Ways to Exercise with Restless Legs Syndrome

Effective treatments for Restless Legs Syndrome could be subtle and most patients with this condition are usually eager to try anything to get relief. Studies have shown that leg stretches and certain cardiovascular exercise helps.

Engaging in mild to moderate exercise each day is one of the best and least invasive ways to ease the pain of Restless Legs Syndrome. Women who engaged in aerobic and lower-body resistance training 3 times a week had fewer symptoms of Restless Legs Syndrome than in women who do not exercise at all. Getting exercise and maintaining a consistent level of activity that is not too strenuous are the best ways to lessen the symptoms of the condition.

Exercise lessens the pain of Restless Legs Syndrome in many ways. It triggers a complex biochemical process that increases blood flow to leg muscles and releases feel-good endorphins that decrease stress and promote sleep. Also, it increases dopamine that lessens pain. In addition, having regular exercise helps you lose excess weight and belly fat which is both associated with Restless Legs Syndrome. On the other hand, before starting any exercise program check with your doctor and get your medication for Restless Legs Syndrome under control.

Ways to lessen the symptoms of Restless Legs Syndrome:

1. Exercise at least three days a week

Lower-body resistance training and moderate aerobic exercise three days a week decrease the severity of RLS symptoms by at least 50%. Start with 30 minutes a day and gradually work up to an hour over six months.

2. Do not exercise too close to bedtime

Avoid exercising three to four hours before going to bed. It can trigger symptoms that can prevent you from falling asleep.

3. Avoid high-intensity exercise

Jogging and long-distance cycling are some of the high-intensity exercises. Strenuous exercise can aggravate symptoms by irritating and inflaming leg tissues. Also, avoid strenuous types of yoga.
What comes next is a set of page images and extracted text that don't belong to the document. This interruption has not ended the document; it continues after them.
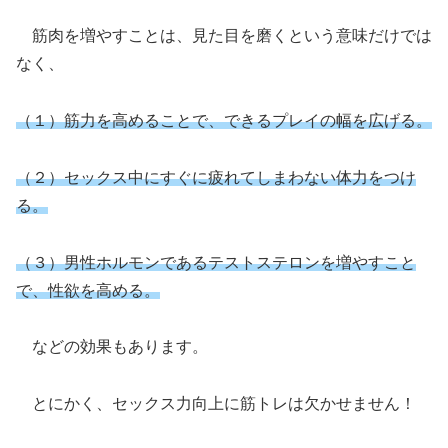
筋肉を増やすことは、見た目を磨くという意味だけでは
なく、
（１）筋力を高めることで、できるプレイの幅を広げる。
（２）セックス中にすぐに疲れてしまわない体力をつけ
る。
（３）男性ホルモンであるテストステロンを増やすこと
で、性欲を高める。
などの効果もあります。
とにかく、セックス力向上に筋トレは欠かせません！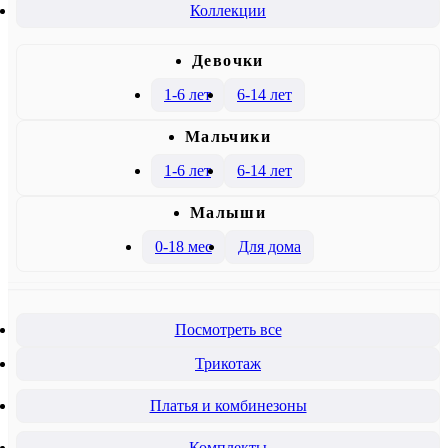
Коллекции
Девочки
1-6 лет
6-14 лет
Mальчики
1-6 лет
6-14 лет
Малыши
0-18 мес
Для дома
Посмотреть все
Трикотаж
Платья и комбинезоны
Комплекты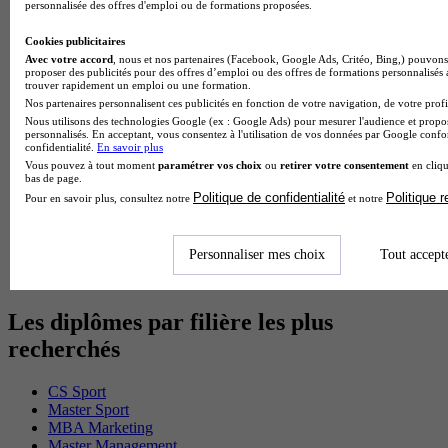
personnalisée des offres d'emploi ou de formations proposées.
BTS Sp3s en alternance
Master CCA en alternance
Cookies publicitaires
BTS Ndrc en alternance
Avec votre accord
, nous et nos partenaires (Facebook, Google Ads, Critéo, Bing,) pouvons 
BTS Sam en alternance
proposer des publicités pour des offres d’emploi ou des offres de formations personnalisés
Cap Fleuriste en alternance
trouver rapidement un emploi ou une formation.
BTS Sio en alternance
Nos partenaires personnalisent ces publicités en fonction de votre navigation, de votre profil
MSc Marketing Digital en alternance
Nous utilisons des technologies Google (ex : Google Ads) pour mesurer l'audience et propos
BTS Gpme en alternance
personnalisés. En acceptant, vous consentez à l'utilisation de vos données par Google conf
confidentialité.
En savoir plus
Cap Electricien en alternance
Vous pouvez à tout moment
paramétrer vos choix
ou
retirer votre consentement
en cliqu
BTS Gpn en alternance
bas de page.
BTS Domotique en alternance
Politique de confidentialité
Politique 
Pour en savoir plus, consultez notre
et notre
BAC Pro Agora en alternance
BTS Sta en alternance
BTS Iris en alternance
Personnaliser mes choix
Tout accept
BTS Tpl en alternance
BTS Ati en alternance
Les diplômes par filière les plus
recherchés
CS Sport
Master Sport
MBA Marketing
Master Management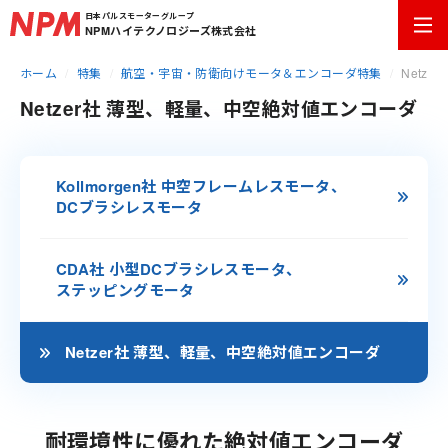
日本パルスモーターグループ
NPMハイテクノロジーズ株式会社
ホーム
特集
航空・宇宙・防衛向けモータ＆エンコーダ特集
Netz
Netzer社 薄型、軽量、中空絶対値エンコーダ
Kollmorgen社
中空フレームレスモータ、
DCブラシレスモータ
CDA社
小型DCブラシレスモータ、
ステッピングモータ
Netzer社
薄型、軽量、中空絶対値エンコーダ
耐環境性に優れた絶対値エンコーダ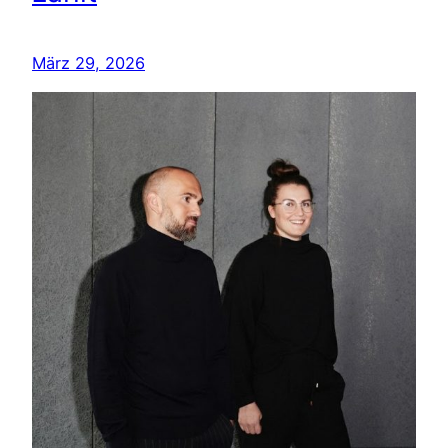
März 29, 2026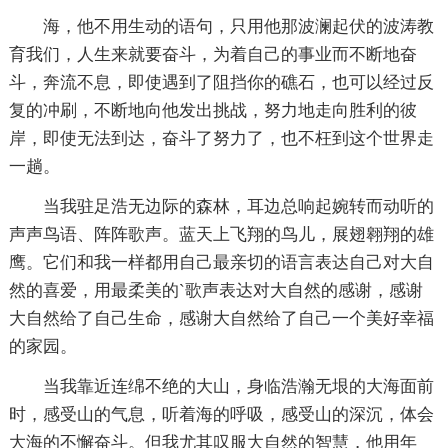
海，他不用生动的语句，只用他那波澜起伏的波涛教
育我们，人生来就要奋斗，为着自己的事业而不断地奋
斗，奔流不息，即使遇到了阻挡你的礁石，也可以经过反
复的冲刷，不断地向他发出挑战，努力地走向胜利的彼
岸，即使无法到达，奋斗了努力了，也不枉到这个世界走
一趟。
当我驻足浩无边际的森林，耳边总响起婉转而动听的
声声鸟语、阵阵歌声。蓝天上飞翔的鸟儿，展翅翱翔的雄
鹰。它们和我一样都用自己最亲切的语言表达自己对大自
然的喜爱，用最柔美的`歌声表达对大自然的感谢，感谢
大自然给了自己生命，感谢大自然给了自己一个美好幸福
的家园。
当我靠近连绵不绝的大山，身临浩瀚无垠的大海面前
时，感受山的气息，听着海的呼吸，感受山的深沉，体会
大海的不懈奋斗。但我尤其叹服大自然的智慧，他用年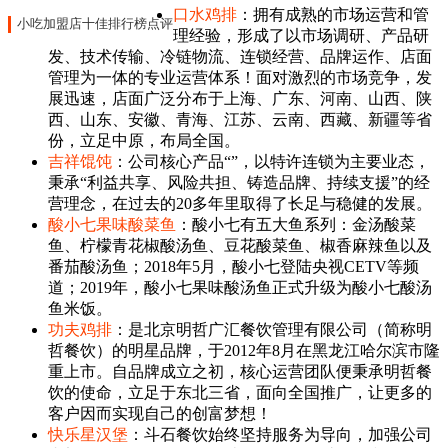
口水鸡排
：拥有成熟的市场运营和管
小吃加盟店十佳排行榜点评
理经验，形成了以市场调研、产品研
发、技术传输、冷链物流、连锁经营、品牌运作、店面
管理为一体的专业运营体系！面对激烈的市场竞争，发
展迅速，店面广泛分布于上海、广东、河南、山西、陕
西、山东、安徽、青海、江苏、云南、西藏、新疆等省
份，立足中原，布局全国。
吉祥馄饨
：公司核心产品“”，以特许连锁为主要业态，
秉承“利益共享、风险共担、铸造品牌、持续支援”的经
营理念，在过去的20多年里取得了长足与稳健的发展。
酸小七果味酸菜鱼
：酸小七有五大鱼系列：金汤酸菜
鱼、柠檬青花椒酸汤鱼、豆花酸菜鱼、椒香麻辣鱼以及
番茄酸汤鱼；2018年5月，酸小七登陆央视CETV等频
道；2019年，酸小七果味酸汤鱼正式升级为酸小七酸汤
鱼米饭。
功夫鸡排
：是北京明哲广汇餐饮管理有限公司（简称明
哲餐饮）的明星品牌，于2012年8月在黑龙江哈尔滨市隆
重上市。自品牌成立之初，核心运营团队便秉承明哲餐
饮的使命，立足于东北三省，面向全国推广，让更多的
客户因而实现自己的创富梦想！
快乐星汉堡
：斗石餐饮始终坚持服务为导向，加强公司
4. Stick to low-impact exercise

Focus on gentle or moderate exercise. Go for gentle cycling, walking, or stretching. Low-impact exercises use moves that stay low to the ground, with one foot remaining on the floor.  

5. Train with carefulness

Avoid weight machines that overstress your legs especially if you have severe Restless Legs Syndrome. You can focus on machines that work on your abdominal muscles, shoulders, and arms.

6. Try mild squats

Squats increase blood flow to your legs and help decrease symptoms of Restless Legs Syndrome. You may do just two to three squats at a time to prevent triggering the symptoms of the condition.

7. Try leg stretches

When you get up, stretch your leg muscles. Focus on stretches that apply tension to the thigh or calf muscles.
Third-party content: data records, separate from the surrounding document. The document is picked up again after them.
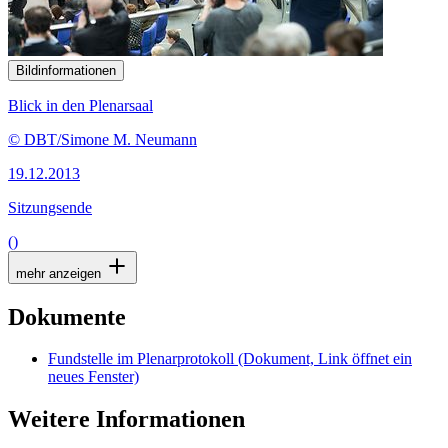
Bildinformationen
Blick in den Plenarsaal
© DBT/Simone M. Neumann
19.12.2013
Sitzungsende
()
mehr anzeigen
Dokumente
Fundstelle im Plenarprotokoll
(Dokument, Link öffnet ein
neues Fenster)
Weitere Informationen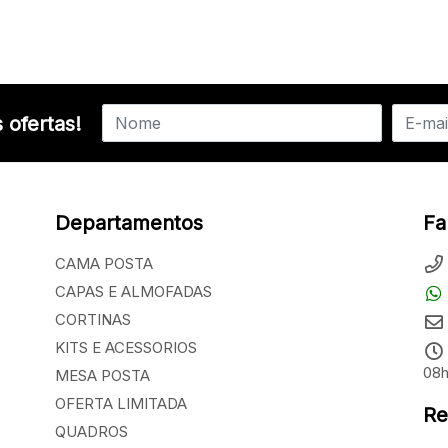
 ofertas!
Departamentos
Fa
CAMA POSTA
CAPAS E ALMOFADAS
CORTINAS
KITS E ACESSORIOS
08h
MESA POSTA
OFERTA LIMITADA
Re
QUADROS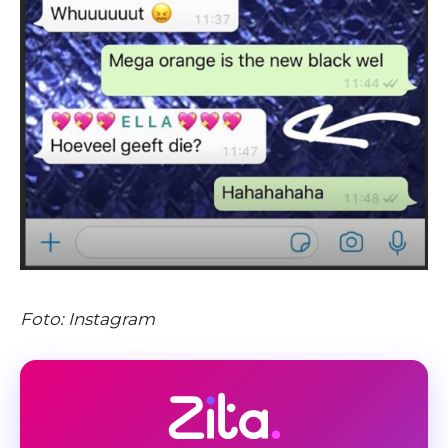
Foto: Instagram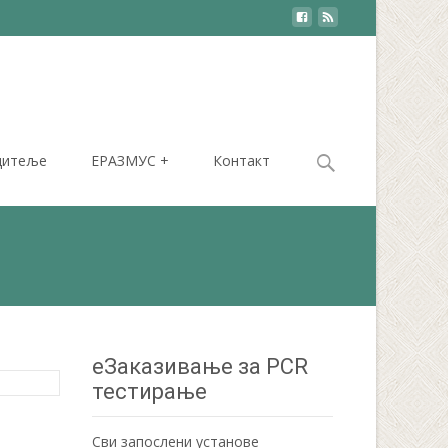
Search
дитеље
ЕРАЗМУС +
Контакт
for:
еЗаказивање за PCR
тестирање
Сви запослени установе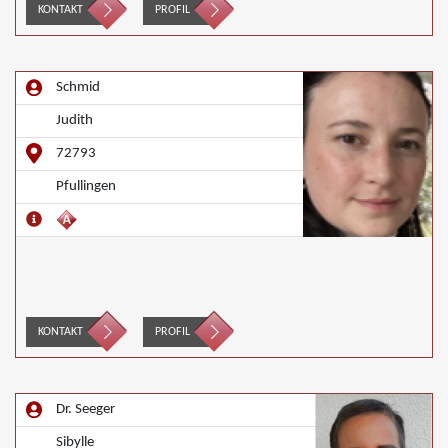
KONTAKT
PROFIL
Schmid
Judith
72793
Pfullingen
KONTAKT
PROFIL
Dr. Seeger
Sibylle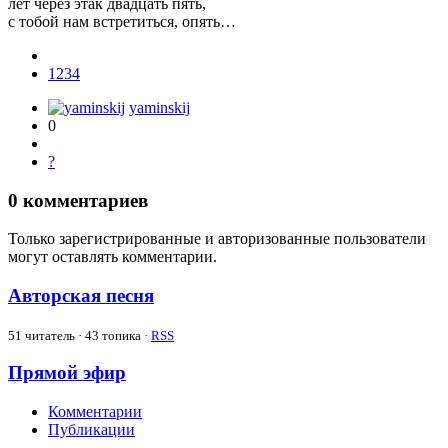
лет через этак двадцать пять,
с тобой нам встретиться, опять…
1234
yaminskij
0
?
0
комментариев
Только зарегистрированные и авторизованные пользователи
могут оставлять комментарии.
Aвторская песня
51
читатель · 43 топика ·
RSS
Прямой эфир
Комментарии
Публикации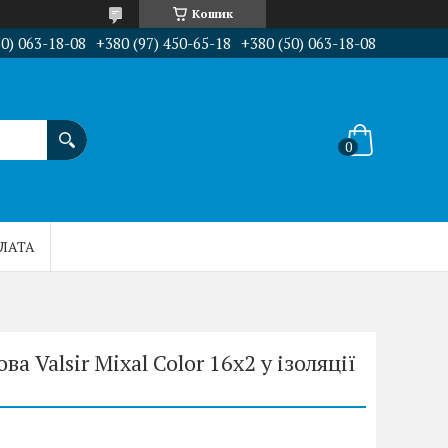
Кошик
50) 063-18-08
+380 (97) 450-65-18
+380 (50) 063-18-08
ПЛАТА
 Valsir Mixal Color 16х2 у ізоляції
8. Dive into swimming or water exercises

Swimming or water exercises are a great way to lessen the pain of Restless Legs Syndrome. These exercises take the weight off your legs and feet.

9. Massages

To increase blood flow to your legs, get massages that target your leg muscles. Patients with Restless Legs Syndrome who receives massages twice a week for three weeks experienced a relief in symptoms for two weeks after treatment according to a study.